In one shot he is Steve Jobs but under a bridge in Compton, and in the next he enjoys breakfast in the backseat of a Chevelle. I’ve never heard a lyric more justifiably dismissive than “I’m the realest n**** after all / B****, be humble.” The video leaves little room for debate.

Shayan Shafii, Daily Arts Writer

3. Boys, Charli XCX

There are two types of people in this world: Those who say “no homo” unironically, and those who have watched the music video for Charli XCX’s “Boys” at least a hundred times. The opening shot of Joe Jonas with his gorgeous eyebrows sitting down in front of a fat stack of pancakes is enough to make anyone swoon, and the video only escalates from there. There are boys playing with puppies, boys washing cars and even a shot of Jack Antonoff doing bicep curls.

The “Boys” music video is over the top in the best way possible. It invites the viewer to leave real men behind for just a few minutes to replace them with fictional perfection. We’re invited to a world where Joe Jonas looks you right in the eyes as he pours syrup over his pancakes, and where Brendon Urie gazes longingly from a bed of rose petals.

And let’s be honest, who isn’t a little busy thinking about boys?

Dominic Polsinelli, Senior Arts Editor

2. “The Story of O.J., Jay-Z

When “The Story of O.J.” begins, we’re introduced to Jaybo, our narrator and host in the black and white cartoon world where this video exists. He’s disaffected, confident, clearly running things — a rendering of Jay-Z himself. Jaybo, along with all the other characters in this video, are drawn with hyper-exaggerated features, drawing from racist cartoons from decades prior. Some images are taken directly from the infamous “Scrub Me Mama With a Boogie Beat” (1941) animation, like the scene where a lanky, big lipped Black man chews watermelon excitedly.

Jay-Z both subverts and takes ownership of such stereotypes in “The Story of O.J.” The cartoon is sleek, moving quickly among scenes of wealth, burlesque and O.J. Simpson: “O.J. like, ‘I’m not Black I’m O.J.’ …OK,” Jay-Z raps, with an eye-roll on the “OK.” He goes on to list different iterations of Black — rich, poor, light, dark, faux, real — ending with “still n****,” arguing that regardless of how successful a Black person in America becomes, at the end of the day he or she will still be defined by the color of their skin. Jay-Z, using himself as an example, encourages Black people to work up the capitalist system to get their due, to level credit and buy out the neighborhoods where they grew up. With “The Story of O.J.” — and with many of the 4:44 visuals — Jay-Z pushes the music video as a format. Here, he tries to propel his culture, too.

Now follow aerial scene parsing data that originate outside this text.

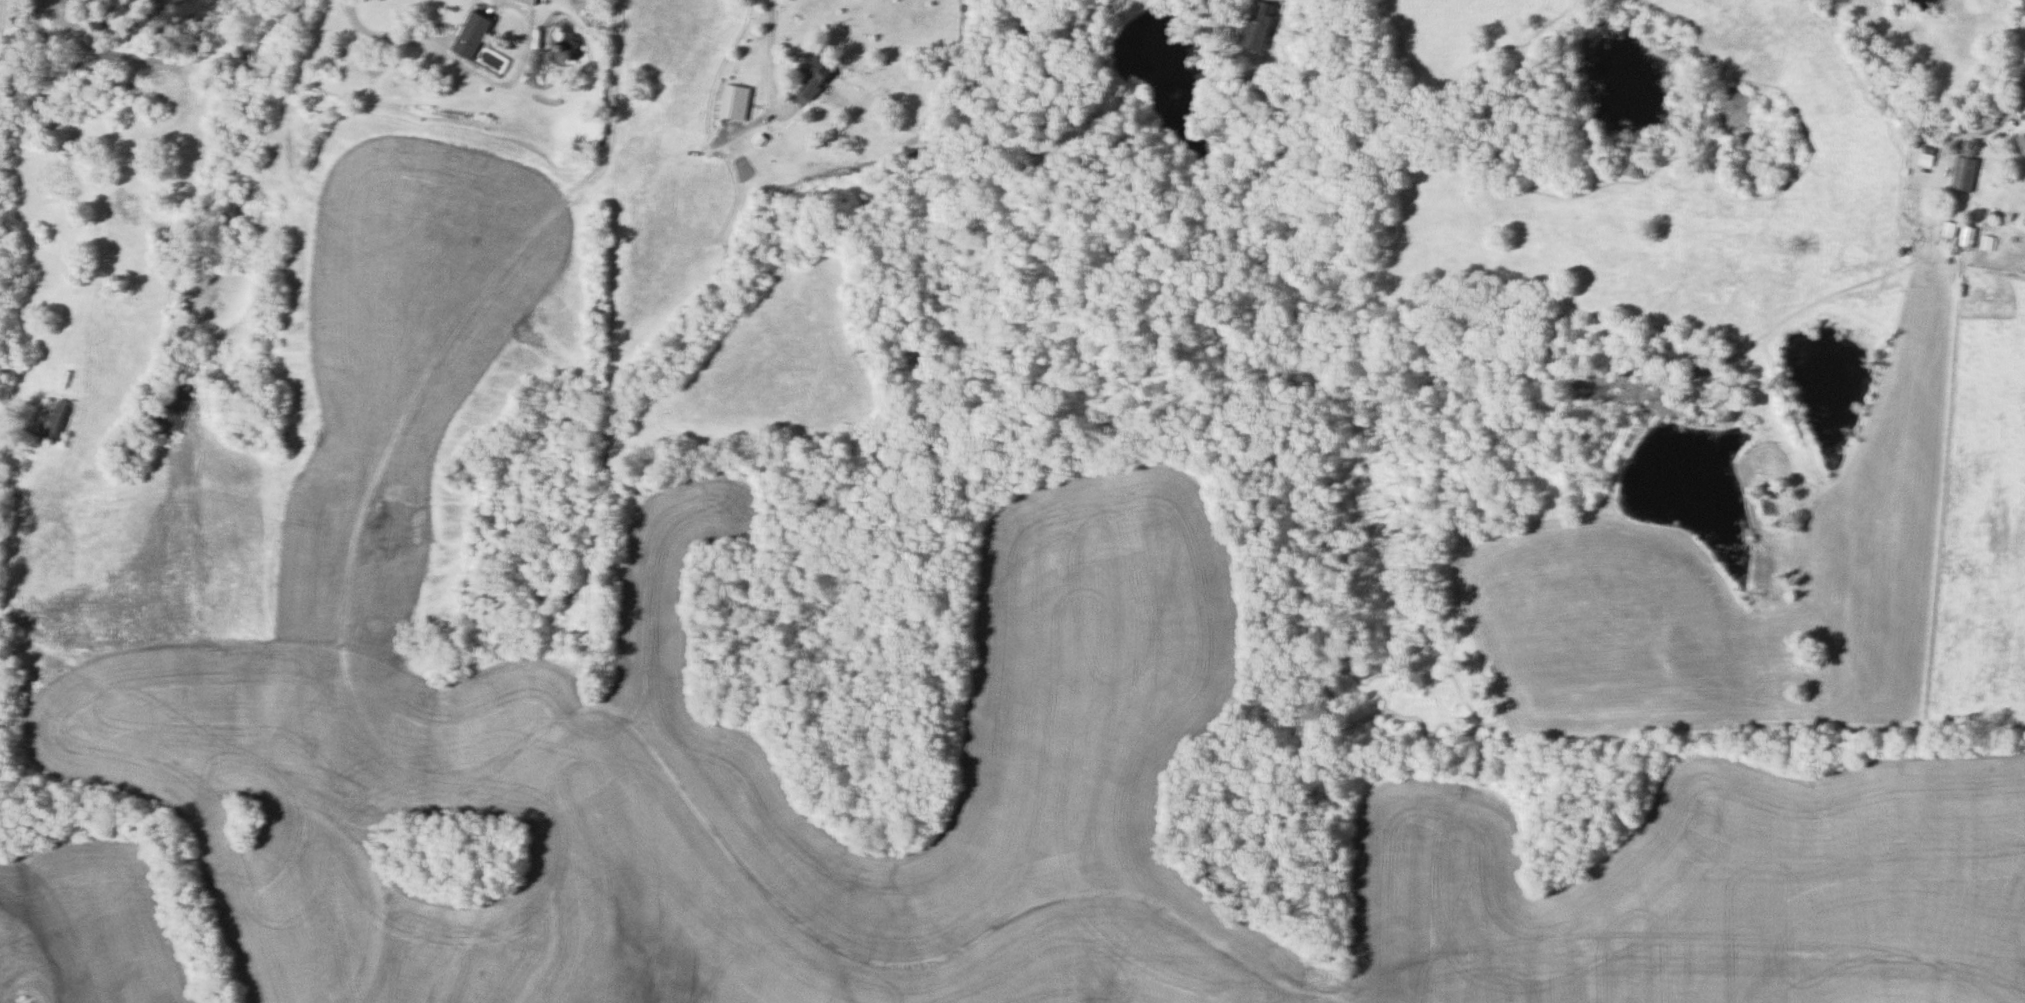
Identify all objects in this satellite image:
building: (532, 2)
road: (1282, 2)
road: (588, 6)
building: (1261, 26)
building: (474, 36)
road: (384, 40)
road: (774, 64)
building: (817, 76)
building: (737, 103)
road: (2019, 103)
building: (2022, 142)
building: (1927, 159)
building: (1965, 175)
building: (1969, 238)
road: (100, 264)
building: (53, 418)
road: (583, 706)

Matt Gallatin, Daily Arts Writer

1. Wyclef Jean, Young Thug

Despite Young Thug never successfully showing up to set, conflict between the production staff and police and an ultimately disastrous production by modern musical standards, “Wyclef Jean” is not only a viral hit but one of the funniest and most creative works born into pop culture. Director Ryan Staake’s wry, frustrated words and honest humor carry the music video for “Wyclef Jean”; I don’t have anything close to what I planned to film, one frame states brazenly, “so, I’ll just explain how this video fell apart.” With details such as recordings from a brainstorming conversation juxtaposed with the actual frames, outline drawings of where Young Thug was supposed to be in each shot and a hilarious of timeline of what happened as the shoot unfurled, the video is both an interesting look into the effort that goes into producing music videos and a humorous mocking parody of industry norms.